Another way to stay active is to keep a list of exercises that don’t require much time or space. You can sneak in a 10- or 15-minute workout during commercials or a break from chores. Consider my list of effective and efficient moves:
- Push-ups. Keeping your torso in a straight line, begin on your knees or -- if you can -- toes. Place hands slightly wider than shoulder-width on the ground. Lower your chest till it nearly touches the floor, keeping your abs and butt squeezed to engage your core. Press back to start and repeat; do as many as you can.
- Bicycle crunches. Lie on your back, pull your bellybutton to your spine and relax your shoulders. Place your hands behind your lifted head (for support only -- don’t pull yourself up) and lift your knees to a 45-degree angle. Bring your right elbow towards your left knee, and then bring your left elbow towards your right knee in a twisting motion. Repeat until muscle fatigue sets in. To increase the intensity, extend the opposite leg as far as possible.
- Squats. Stand with feet shoulder-width apart. Lift arms slightly forward for balance and bend at the knees and hips to a sitting position, until your thighs are parallel to the floor. Rise to starting point and repeat until you’re tired.
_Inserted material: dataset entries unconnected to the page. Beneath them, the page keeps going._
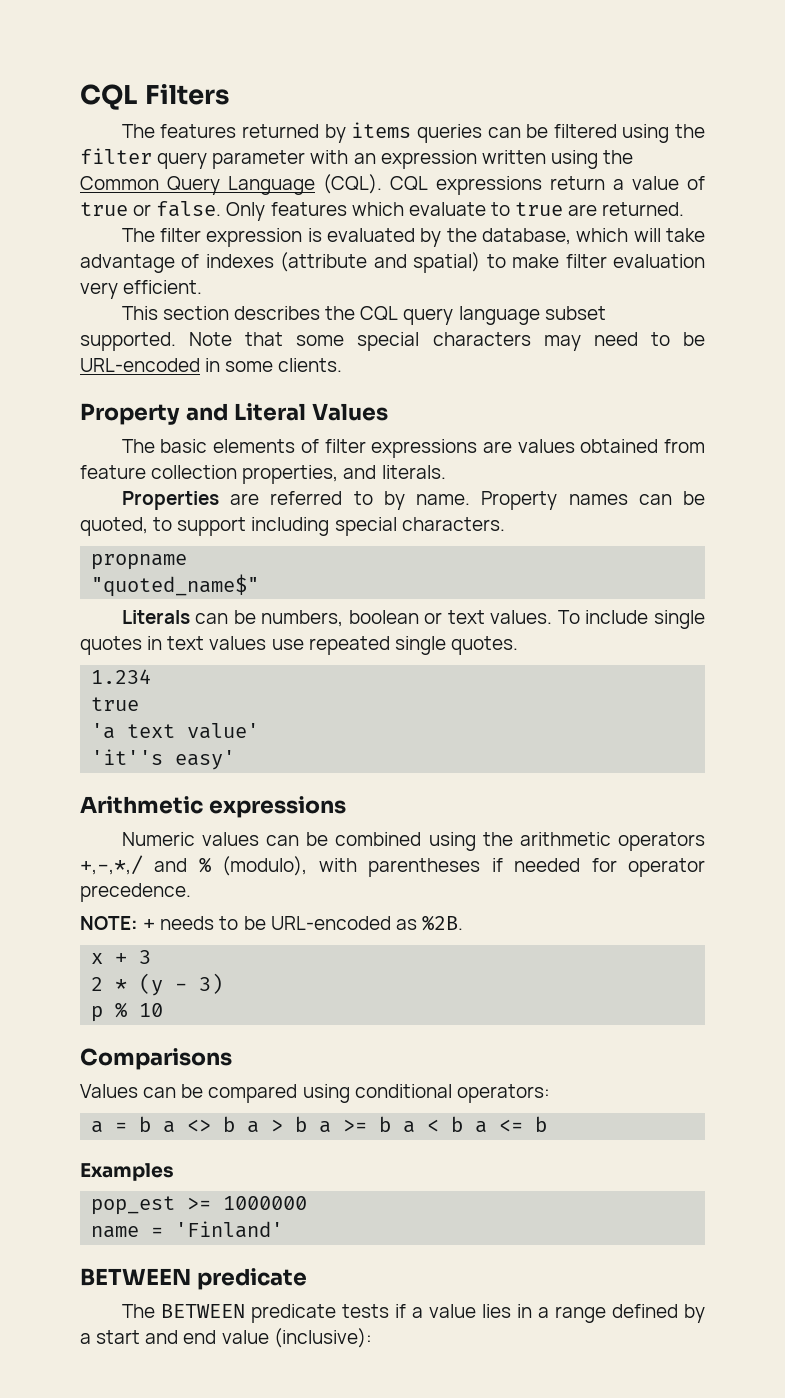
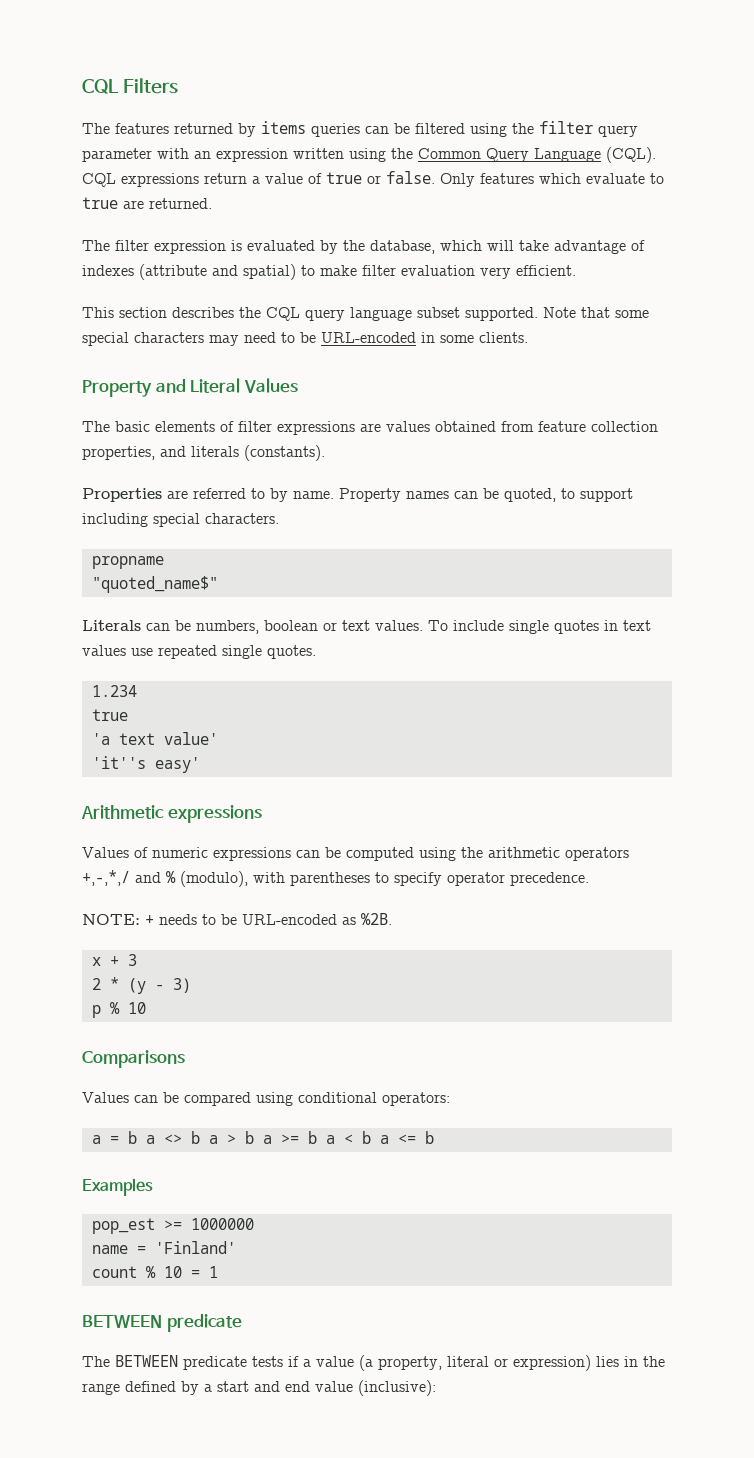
[381,465,446,479] literals. -> [191,445,325,461] literals (constants).
[121,832,422,846] Numeric values can be combined -> [82,847,414,861] Values of numeric expressions can be computed
[491,858,617,872] if needed for -> [375,872,442,886] to specify
(284, 1229) none -> [91,1266,218,1278] // count % 10 = 1
(476, 1311) none -> [359,1355,591,1371] (a property, literal or expression)
[537,1307,549,1318] a -> [643,1356,665,1367] the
- Wall sit. Rest your back against a wall and slide down, moving your feet forward. Keep your knees behind your toes, with your legs bent at a 90-degree angle.
Hold this position as long as possible.
- Leg Extension. While sitting up straight in your chair, extend your right leg until it is level with your hip. Hold as long as you’re able and then lower. Alternate sides. Repeat until you’re tired.
- Toe and calf raises. First, lift and lower your toes while keeping your heels firmly on the ground. (You can do this standing or seated.) Then, from a standing position, raise and lower your heels. For extra intensity, do these raises while balancing on the edge of a step for added intensity. (Hold onto a wall or piece of furniture to keep your balance.) Do as many reps as you can.